▶ **What to do**:
Each line of the records below that contains "بموجب" needs to be copied.

▶ **Records shown**:
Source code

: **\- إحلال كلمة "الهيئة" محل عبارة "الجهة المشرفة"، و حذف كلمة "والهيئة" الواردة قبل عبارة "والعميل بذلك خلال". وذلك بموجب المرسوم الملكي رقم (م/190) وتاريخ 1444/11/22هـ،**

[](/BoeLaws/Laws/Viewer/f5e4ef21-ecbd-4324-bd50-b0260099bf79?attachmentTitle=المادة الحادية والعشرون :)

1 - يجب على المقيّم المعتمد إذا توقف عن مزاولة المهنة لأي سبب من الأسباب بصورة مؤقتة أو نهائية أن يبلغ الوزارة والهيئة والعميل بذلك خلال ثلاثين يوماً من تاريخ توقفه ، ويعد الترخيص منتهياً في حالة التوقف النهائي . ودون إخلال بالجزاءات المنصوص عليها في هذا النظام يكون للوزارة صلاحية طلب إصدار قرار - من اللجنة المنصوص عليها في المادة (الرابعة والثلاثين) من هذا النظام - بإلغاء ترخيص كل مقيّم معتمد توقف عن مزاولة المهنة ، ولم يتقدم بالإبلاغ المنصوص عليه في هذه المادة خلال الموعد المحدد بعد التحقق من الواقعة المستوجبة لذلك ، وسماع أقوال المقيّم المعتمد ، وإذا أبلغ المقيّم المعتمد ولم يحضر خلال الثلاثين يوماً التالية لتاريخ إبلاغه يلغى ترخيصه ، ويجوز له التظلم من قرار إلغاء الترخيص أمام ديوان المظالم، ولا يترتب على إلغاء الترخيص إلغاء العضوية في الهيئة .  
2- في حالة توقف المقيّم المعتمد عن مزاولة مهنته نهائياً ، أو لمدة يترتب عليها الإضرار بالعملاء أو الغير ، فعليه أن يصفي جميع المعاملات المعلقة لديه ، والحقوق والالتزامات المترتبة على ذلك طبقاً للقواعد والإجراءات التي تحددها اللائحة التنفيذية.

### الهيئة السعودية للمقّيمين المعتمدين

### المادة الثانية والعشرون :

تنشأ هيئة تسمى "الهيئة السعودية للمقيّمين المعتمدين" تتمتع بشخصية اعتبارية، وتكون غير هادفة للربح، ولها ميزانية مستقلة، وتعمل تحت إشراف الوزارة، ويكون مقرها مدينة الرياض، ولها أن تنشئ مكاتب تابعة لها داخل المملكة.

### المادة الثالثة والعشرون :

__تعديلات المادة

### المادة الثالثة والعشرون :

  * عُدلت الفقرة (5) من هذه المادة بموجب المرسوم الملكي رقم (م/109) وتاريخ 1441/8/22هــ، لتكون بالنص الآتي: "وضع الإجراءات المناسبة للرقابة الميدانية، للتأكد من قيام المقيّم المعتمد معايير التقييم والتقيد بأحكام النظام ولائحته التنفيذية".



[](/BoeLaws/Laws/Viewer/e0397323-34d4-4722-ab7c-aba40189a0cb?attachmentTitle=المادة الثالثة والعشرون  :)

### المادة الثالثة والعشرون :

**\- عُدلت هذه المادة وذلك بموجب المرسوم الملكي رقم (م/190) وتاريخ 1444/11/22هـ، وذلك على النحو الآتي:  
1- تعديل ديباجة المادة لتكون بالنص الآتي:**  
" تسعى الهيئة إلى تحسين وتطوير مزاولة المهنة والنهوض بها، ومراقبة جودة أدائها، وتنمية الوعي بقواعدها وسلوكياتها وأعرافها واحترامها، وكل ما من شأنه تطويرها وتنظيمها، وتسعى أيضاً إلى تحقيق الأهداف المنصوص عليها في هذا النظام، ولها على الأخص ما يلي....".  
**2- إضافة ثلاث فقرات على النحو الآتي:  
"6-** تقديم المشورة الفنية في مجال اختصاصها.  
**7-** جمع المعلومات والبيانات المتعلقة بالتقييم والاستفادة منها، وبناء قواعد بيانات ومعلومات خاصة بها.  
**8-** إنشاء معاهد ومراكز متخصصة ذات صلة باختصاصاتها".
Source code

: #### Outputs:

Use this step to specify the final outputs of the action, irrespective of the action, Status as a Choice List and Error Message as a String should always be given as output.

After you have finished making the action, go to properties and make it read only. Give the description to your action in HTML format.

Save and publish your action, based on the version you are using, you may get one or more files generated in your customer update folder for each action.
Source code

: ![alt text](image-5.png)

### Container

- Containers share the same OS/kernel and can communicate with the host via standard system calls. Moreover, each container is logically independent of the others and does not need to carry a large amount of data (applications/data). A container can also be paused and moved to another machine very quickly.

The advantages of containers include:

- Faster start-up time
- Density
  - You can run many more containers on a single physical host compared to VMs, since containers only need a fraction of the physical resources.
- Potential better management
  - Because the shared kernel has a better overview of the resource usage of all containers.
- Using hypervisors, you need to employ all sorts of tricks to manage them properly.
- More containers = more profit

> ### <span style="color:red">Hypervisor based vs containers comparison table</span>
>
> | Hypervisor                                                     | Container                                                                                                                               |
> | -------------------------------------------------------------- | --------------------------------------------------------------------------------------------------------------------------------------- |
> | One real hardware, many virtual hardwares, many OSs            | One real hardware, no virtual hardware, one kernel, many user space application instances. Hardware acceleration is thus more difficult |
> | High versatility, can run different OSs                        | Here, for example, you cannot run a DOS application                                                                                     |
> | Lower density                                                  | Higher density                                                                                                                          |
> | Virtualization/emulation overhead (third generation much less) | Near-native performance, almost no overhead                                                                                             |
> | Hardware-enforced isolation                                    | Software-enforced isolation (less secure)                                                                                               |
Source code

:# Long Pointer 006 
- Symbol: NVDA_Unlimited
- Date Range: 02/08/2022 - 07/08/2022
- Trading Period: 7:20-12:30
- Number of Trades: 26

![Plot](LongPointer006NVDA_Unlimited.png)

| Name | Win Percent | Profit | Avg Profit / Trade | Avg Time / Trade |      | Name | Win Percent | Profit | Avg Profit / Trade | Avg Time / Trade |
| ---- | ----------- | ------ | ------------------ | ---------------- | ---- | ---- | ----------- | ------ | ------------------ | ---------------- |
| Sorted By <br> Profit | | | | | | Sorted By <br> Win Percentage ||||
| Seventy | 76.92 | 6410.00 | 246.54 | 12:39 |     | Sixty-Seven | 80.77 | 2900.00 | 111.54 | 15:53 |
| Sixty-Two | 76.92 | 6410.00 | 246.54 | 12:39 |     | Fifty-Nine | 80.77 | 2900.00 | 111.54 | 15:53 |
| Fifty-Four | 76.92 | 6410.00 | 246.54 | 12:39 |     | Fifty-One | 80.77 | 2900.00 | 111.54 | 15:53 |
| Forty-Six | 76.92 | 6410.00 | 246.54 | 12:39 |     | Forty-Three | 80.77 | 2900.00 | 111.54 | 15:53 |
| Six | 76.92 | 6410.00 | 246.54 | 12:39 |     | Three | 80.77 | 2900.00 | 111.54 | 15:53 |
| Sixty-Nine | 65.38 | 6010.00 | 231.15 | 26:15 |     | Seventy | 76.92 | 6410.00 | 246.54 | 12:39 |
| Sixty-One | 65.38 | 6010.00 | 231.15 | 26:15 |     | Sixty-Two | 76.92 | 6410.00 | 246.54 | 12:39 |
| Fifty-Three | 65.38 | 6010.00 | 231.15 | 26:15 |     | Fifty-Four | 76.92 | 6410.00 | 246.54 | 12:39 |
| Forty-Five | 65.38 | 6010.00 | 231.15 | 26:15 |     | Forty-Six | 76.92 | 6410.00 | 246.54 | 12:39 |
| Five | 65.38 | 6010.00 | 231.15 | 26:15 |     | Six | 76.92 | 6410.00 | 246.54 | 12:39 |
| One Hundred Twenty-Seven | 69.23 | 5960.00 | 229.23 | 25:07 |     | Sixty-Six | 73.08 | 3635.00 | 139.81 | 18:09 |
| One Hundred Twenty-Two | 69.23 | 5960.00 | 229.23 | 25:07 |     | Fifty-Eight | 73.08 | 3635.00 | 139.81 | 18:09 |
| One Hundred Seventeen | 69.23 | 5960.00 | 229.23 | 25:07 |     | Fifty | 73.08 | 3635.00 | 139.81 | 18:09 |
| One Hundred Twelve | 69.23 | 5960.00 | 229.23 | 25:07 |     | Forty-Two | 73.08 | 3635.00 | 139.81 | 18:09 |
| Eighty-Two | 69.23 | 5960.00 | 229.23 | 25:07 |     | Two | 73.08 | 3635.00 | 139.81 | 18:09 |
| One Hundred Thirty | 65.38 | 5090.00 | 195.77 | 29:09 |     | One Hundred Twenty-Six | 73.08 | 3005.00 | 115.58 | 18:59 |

▶ **Output for this exercise**:
: **\- إحلال كلمة "الهيئة" محل عبارة "الجهة المشرفة"، و حذف كلمة "والهيئة" الواردة قبل عبارة "والعميل بذلك خلال". وذلك بموجب المرسوم الملكي رقم (م/190) وتاريخ 1444/11/22هـ،**
  * عُدلت الفقرة (5) من هذه المادة بموجب المرسوم الملكي رقم (م/109) وتاريخ 1441/8/22هــ، لتكون بالنص الآتي: "وضع الإجراءات المناسبة للرقابة الميدانية، للتأكد من قيام المقيّم المعتمد معايير التقييم والتقيد بأحكام النظام ولائحته التنفيذية".
**\- عُدلت هذه المادة وذلك بموجب المرسوم الملكي رقم (م/190) وتاريخ 1444/11/22هـ، وذلك على النحو الآتي:  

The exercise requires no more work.